■ Task: Can you rewrite the data below, replacing every "Alpine" with "Renault" and leaving everything else unchanged? Omit the pictures from your answer.

- Opening Delimiter -

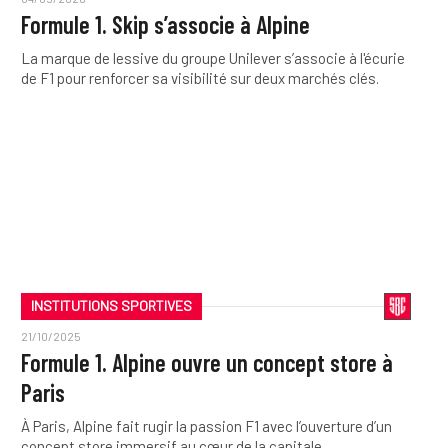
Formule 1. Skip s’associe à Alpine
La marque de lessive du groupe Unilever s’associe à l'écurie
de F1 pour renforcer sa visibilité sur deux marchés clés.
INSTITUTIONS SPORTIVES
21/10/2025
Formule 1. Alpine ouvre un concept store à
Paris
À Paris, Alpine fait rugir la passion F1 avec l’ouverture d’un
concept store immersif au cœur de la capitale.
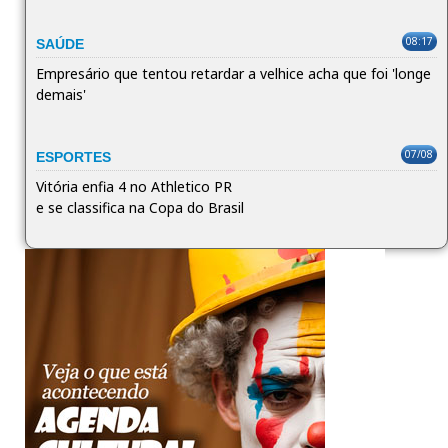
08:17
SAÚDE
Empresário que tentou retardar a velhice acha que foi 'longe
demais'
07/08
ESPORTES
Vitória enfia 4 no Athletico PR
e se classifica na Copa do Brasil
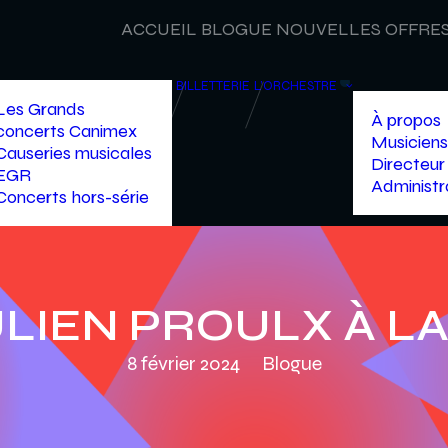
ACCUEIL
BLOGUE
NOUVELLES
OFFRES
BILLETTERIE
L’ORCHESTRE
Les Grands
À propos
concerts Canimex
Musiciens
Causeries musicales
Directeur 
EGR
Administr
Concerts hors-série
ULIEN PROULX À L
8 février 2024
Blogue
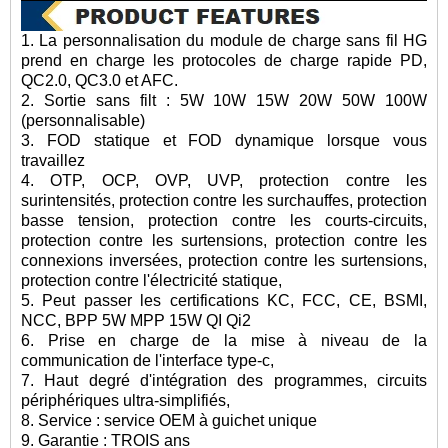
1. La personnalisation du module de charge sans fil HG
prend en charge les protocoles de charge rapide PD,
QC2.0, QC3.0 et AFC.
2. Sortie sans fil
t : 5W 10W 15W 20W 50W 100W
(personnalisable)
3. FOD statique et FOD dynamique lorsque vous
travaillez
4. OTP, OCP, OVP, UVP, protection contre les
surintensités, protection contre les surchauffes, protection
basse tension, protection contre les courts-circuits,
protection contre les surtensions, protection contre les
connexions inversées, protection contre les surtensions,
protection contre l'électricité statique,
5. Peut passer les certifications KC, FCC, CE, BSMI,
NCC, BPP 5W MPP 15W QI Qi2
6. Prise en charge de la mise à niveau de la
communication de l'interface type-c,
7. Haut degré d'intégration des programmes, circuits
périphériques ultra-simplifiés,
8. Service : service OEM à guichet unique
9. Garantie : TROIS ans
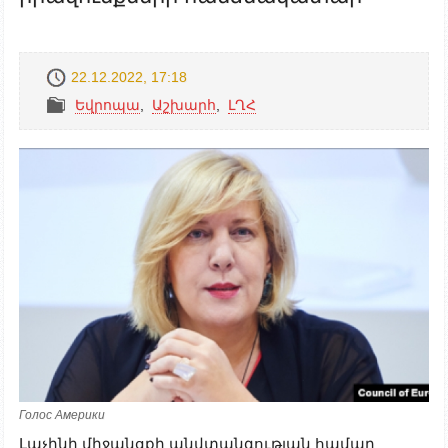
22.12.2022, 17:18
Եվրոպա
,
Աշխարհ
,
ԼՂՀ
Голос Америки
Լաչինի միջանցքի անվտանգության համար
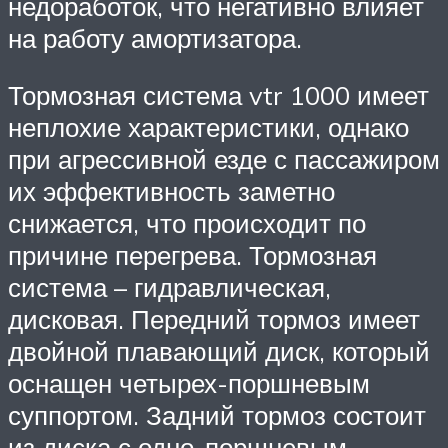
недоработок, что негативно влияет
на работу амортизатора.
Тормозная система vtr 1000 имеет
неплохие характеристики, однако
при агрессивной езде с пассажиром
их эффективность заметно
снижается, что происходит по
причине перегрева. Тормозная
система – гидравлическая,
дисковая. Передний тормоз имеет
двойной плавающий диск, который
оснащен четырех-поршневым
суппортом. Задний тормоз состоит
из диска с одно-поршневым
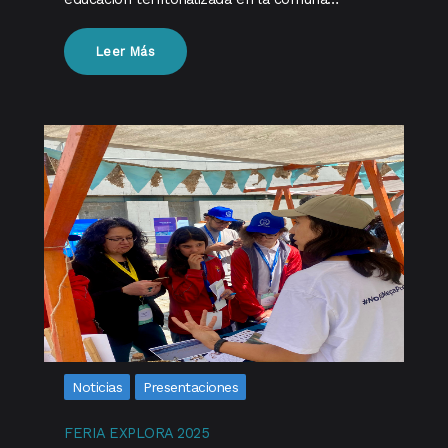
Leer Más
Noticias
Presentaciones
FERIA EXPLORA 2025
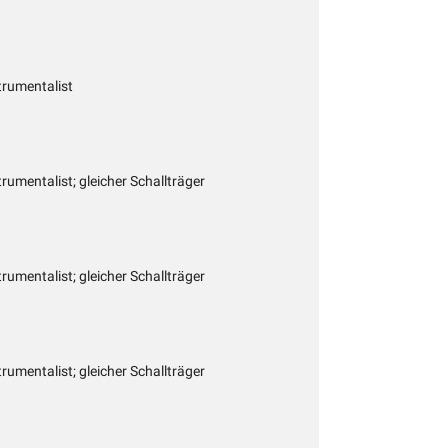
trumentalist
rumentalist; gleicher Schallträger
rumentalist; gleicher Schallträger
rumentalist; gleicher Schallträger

- Closing Delimiter -

■ Task output:
Formule 1. Skip s’associe à Renault
La marque de lessive du groupe Unilever s’associe à l'écurie
de F1 pour renforcer sa visibilité sur deux marchés clés.
INSTITUTIONS SPORTIVES
21/10/2025
Formule 1. Renault ouvre un concept store à
Paris
À Paris, Renault fait rugir la passion F1 avec l’ouverture d’un
concept store immersif au cœur de la capitale.
08:17
SAÚDE
Empresário que tentou retardar a velhice acha que foi 'longe
demais'
07/08
ESPORTES
Vitória enfia 4 no Athletico PR
e se classifica na Copa do Brasil
ACCUEIL
BLOGUE
NOUVELLES
OFFRES
BILLETTERIE
L’ORCHESTRE
Les Grands
À propos
concerts Canimex
Musiciens
Causeries musicales
Directeur 
EGR
Administr
Concerts hors-série
ULIEN PROULX À L
8 février 2024
Blogue
1. La personnalisation du module de charge sans fil HG
prend en charge les protocoles de charge rapide PD,
QC2.0, QC3.0 et AFC.
2. Sortie sans fil
t : 5W 10W 15W 20W 50W 100W
(personnalisable)
3. FOD statique et FOD dynamique lorsque vous
travaillez
4. OTP, OCP, OVP, UVP, protection contre les
surintensités, protection contre les surchauffes, protection
basse tension, protection contre les courts-circuits,
protection contre les surtensions, protection contre les
connexions inversées, protection contre les surtensions,
protection contre l'électricité statique,
5. Peut passer les certifications KC, FCC, CE, BSMI,
NCC, BPP 5W MPP 15W QI Qi2
6. Prise en charge de la mise à niveau de la
communication de l'interface type-c,
7. Haut degré d'intégration des programmes, circuits
périphériques ultra-simplifiés,
8. Service : service OEM à guichet unique
9. Garantie : TROIS ans
22.12.2022, 17:18
Եվրոպա
,
Աշխարհ
,
ԼՂՀ
Голос Америки
Լաչինի միջանցքի անվտանգության համար
недоработок, что негативно влияет
на работу амортизатора.
Тормозная система vtr 1000 имеет
неплохие характеристики, однако
при агрессивной езде с пассажиром
их эффективность заметно
снижается, что происходит по
причине перегрева. Тормозная
система – гидравлическая,
дисковая. Передний тормоз имеет
двойной плавающий диск, который
оснащен четырех-поршневым
суппортом. Задний тормоз состоит
из диска с одно-поршневым
Leer Más
Noticias
Presentaciones
FERIA EXPLORA 2025
trumentalist
rumentalist; gleicher Schallträger
rumentalist; gleicher Schallträger
rumentalist; gleicher Schallträger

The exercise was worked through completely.